ANALYTICS

Cookieless attribution: what landed, what we killed.

Google publicly abandoned the third-party cookie deprecation timeline on 22 July 2024. Most of the cookieless tooling that had been shipping urgently in 2023 is still live. This is a snapshot of where it ended up across the teams we audit, with the working parts separated from the ones that quietly got retired.

Does anyone still care about third-party cookies?

Safari and Firefox killed them years ago. Any audience heavy on iOS or privacy-mode users was already largely cookieless. Google keeping them on Chrome slowed the urgency but did not change the underlying distribution. Working number across the DTC brands we work with: about 58% of US mobile sessions were already third-party-cookieless before July 2024, driven by Safari share. For EU traffic the number is higher because of consent-mode opt-outs. If the deprecation never happens, your attribution still has to work for the majority of sessions where the cookie is not available.

Is server-side tagging actually worth the migration?

Yes, but not for the reason people cite. The privacy and ITP story is secondary. The real payoff is CAPI and Events API reliability. Server-side tagging ships events to Meta and TikTok that browser-side tagging was dropping at rates between 8 and 22%, mostly driven by ad-blockers, iOS intelligent tracking prevention, and connection failures mid-session.

In A/B tests we ran across six brands in 2024, switching the primary event stream to server-side recovered on average 14% more reported conversions, which corrected the under-optimisation of paid budget on events that were being dropped. The platforms saw more of the conversions actually happening, their bidding models got better signal, and CPAs came down without spend changing.

The cost: GTM server container on Google Cloud Run or App Engine runs about $60 to $400 per month depending on event volume. Setup takes a competent analytics engineer 2 to 4 weeks. If your monthly paid spend is under ~$20k, the payback math is marginal. Above that, it is usually the highest-ROI measurement project in the stack.

What about identity graphs (LiveRamp, Neustar, Epsilon)?

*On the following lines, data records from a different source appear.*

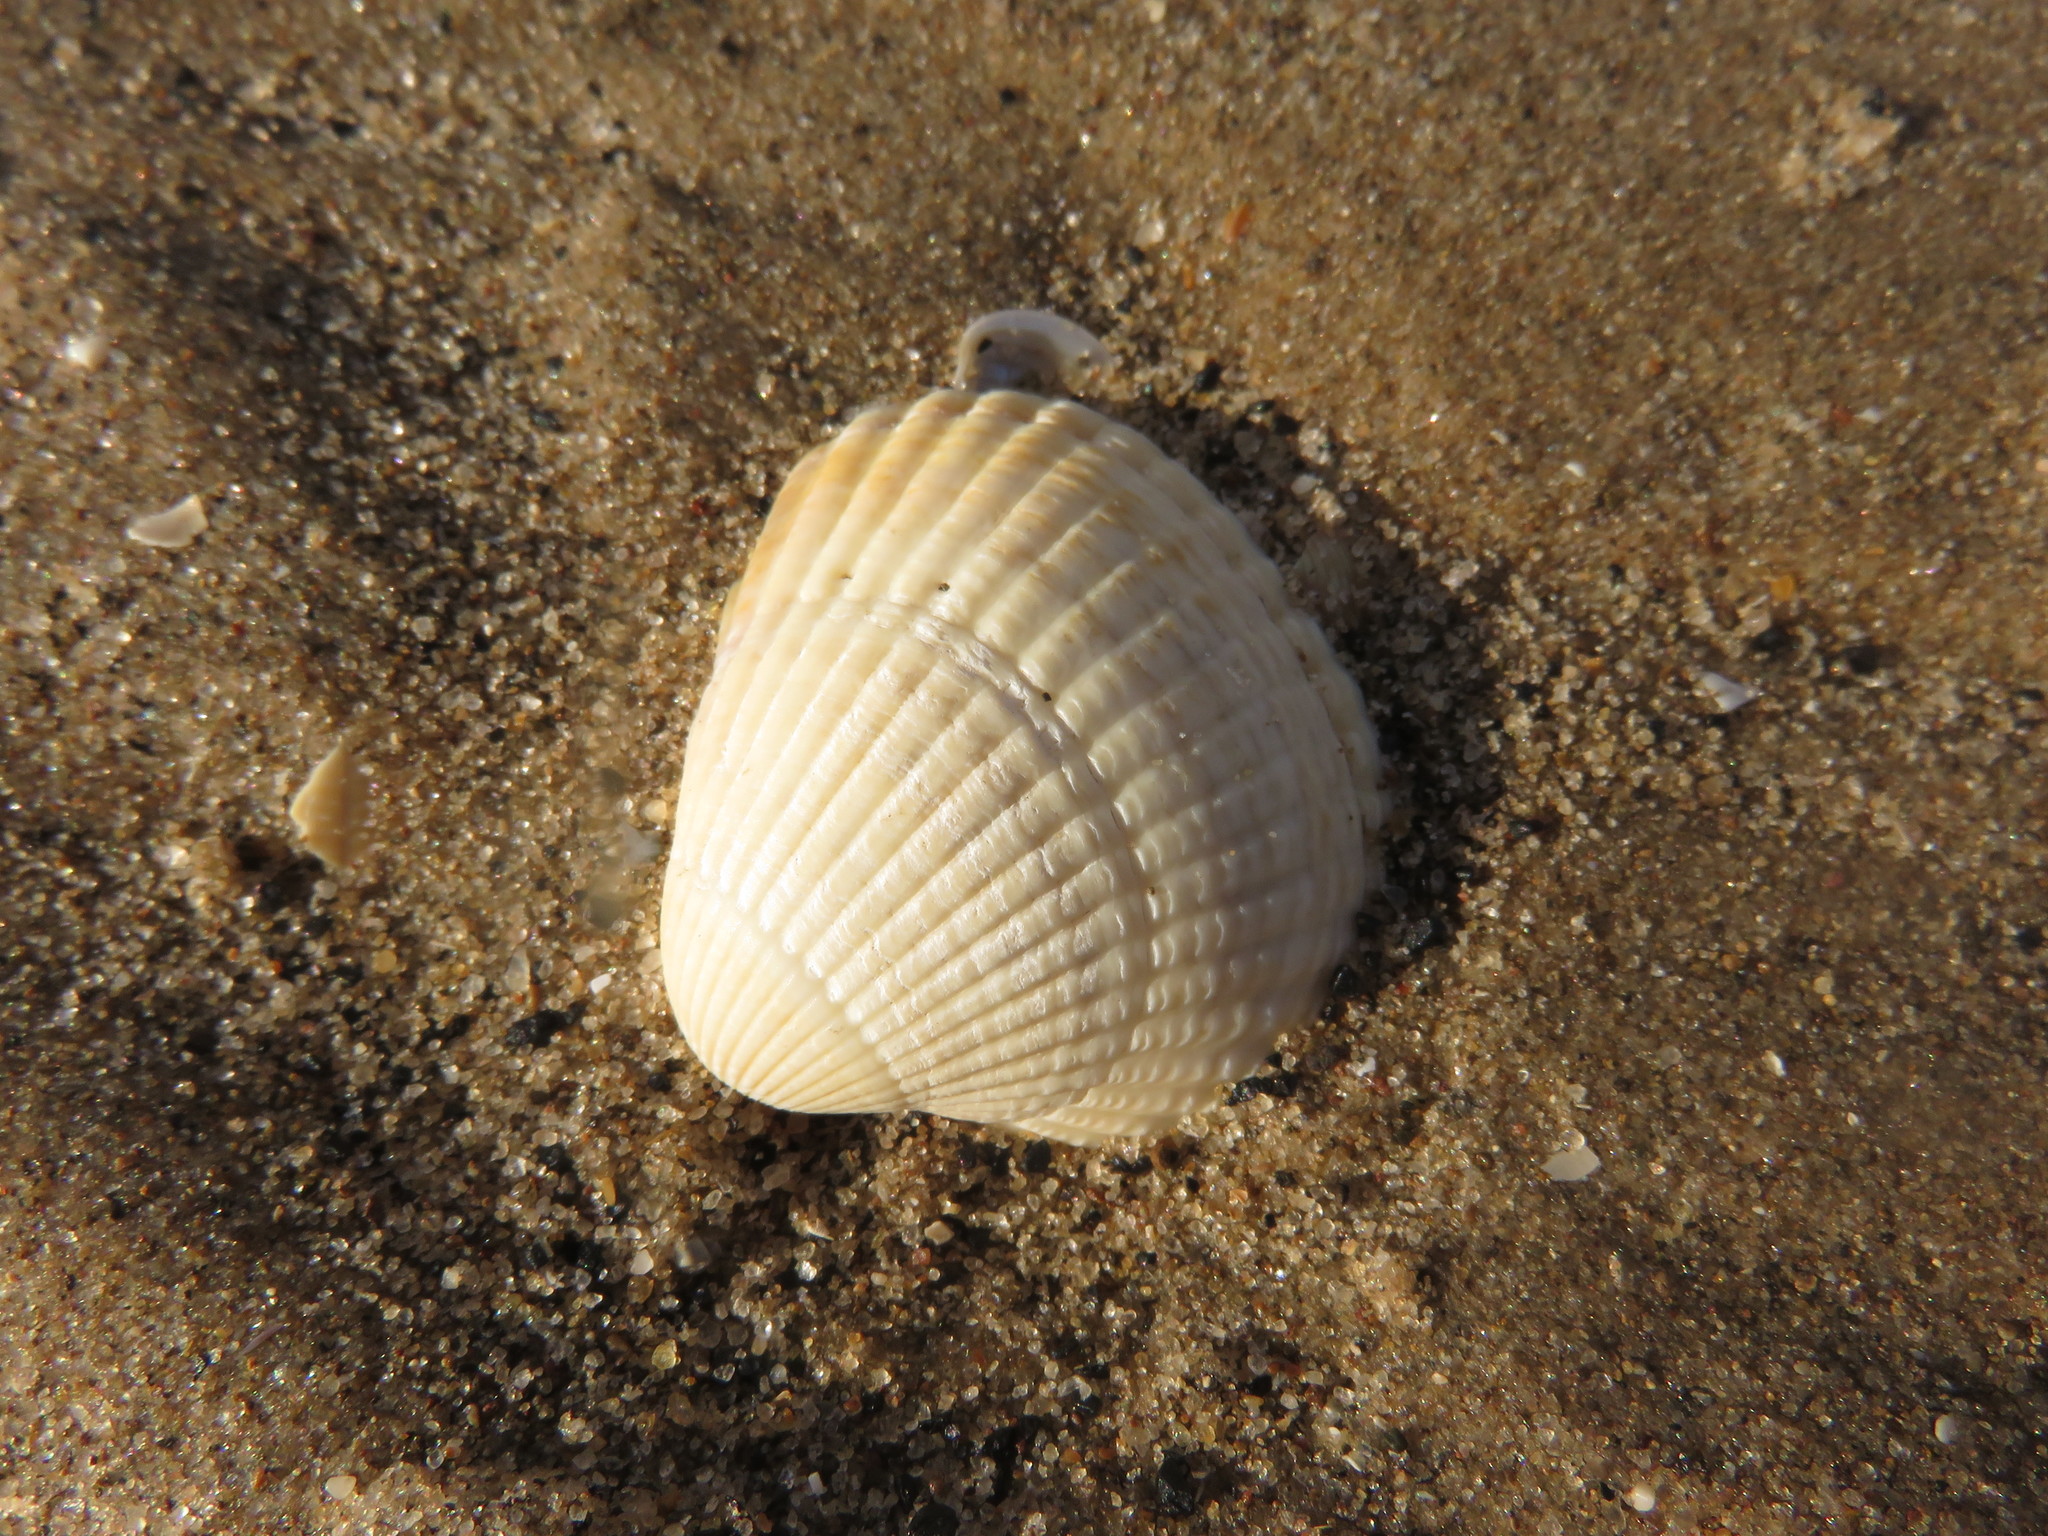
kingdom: Animalia
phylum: Mollusca
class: Bivalvia
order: Cardiida
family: Cardiidae
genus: Cerastoderma
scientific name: Cerastoderma edule
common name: Common cockle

Two clients piloted LiveRamp RampID in 2023 to 2024. Both killed the pilot inside nine months. The match rates were not wrong. The integration cost and the contractual surface outpaced the incremental signal. For brands without a meaningful logged-in audience the payoff is thin. For brands with one (subscription, DTC with account purchase, gaming), their own first-party identity is usually the better investment. The one exception is large brands running a heavy connected-TV programme where cross-device reach measurement is the actual job; there the identity graph earns its keep.

Can MMM really substitute for multi-touch attribution?

They answer different questions. MMM answers "what channels drove incremental revenue this quarter". Multi-touch tries to answer "which ad touched the user who converted" and increasingly cannot, because the touches are unobservable. Teams that have killed multi-touch as a decision tool and kept MMM plus geo-lift tests have made noticeably better budget decisions through 2024. Teams still running both to reconcile them end up in a worse place than either one alone, because the numbers never match and the debate about why consumes the cycles that should have been spent on the geo test.

The open-source MMM options that actually work in production:

  • Robyn (Meta). Best-documented, largest community, steepest learning curve. Ridge regression with automated hyperparameter search.

  • LightweightMMM (Google). Bayesian, built on NumPyro. Lighter-weight than Robyn, closer to a research tool than a managed workflow.

  • PyMC-Marketing. Bayesian, more flexible on priors, more manual to operate.

What we tried and killed

  • UTM parameter standardisation as a primary fix. Necessary hygiene. Not a strategy. If your team thinks "we will fix attribution by making the UTMs consistent", they are about to spend six months on something that was never going to answer the question.

  • Probabilistic device-matching vendors. The signal-to-cost ratio was indefensible for all three teams who piloted. The vendors we evaluated (ID5, The Trade Desk's UID 2.0 for stitching) did not produce measurable budget-allocation improvements over a six-month window.

  • Custom ML attribution models trained on user journeys. Impressive demos, unreadable output, no teams we know of made budget decisions from them six months in. The failure mode is always the same: the model outputs touch-level weights, the team cannot tell whether the weights are right, nobody moves money based on them.

  • Hope that Chrome deprecation would force the issue. It did not. It will not. Plan for the world you have, not the one announced at a Google conference.

What is working

The stack that pays back across the teams we see: server-side tagging feeding clean CAPI/Events API streams, weekly MMM refresh, quarterly geo-lift validation, and one person whose actual job is to reconcile platform-reported spend to shipped revenue in the warehouse monthly. That last piece is not glamorous. It is also the difference between a team making good budget decisions and a team making confident bad ones.

Basis: six server-side tagging A/B tests in 2024; two identity-graph pilot post-mortems; observed practice across 32 attribution stacks audited in the first nine months of 2024.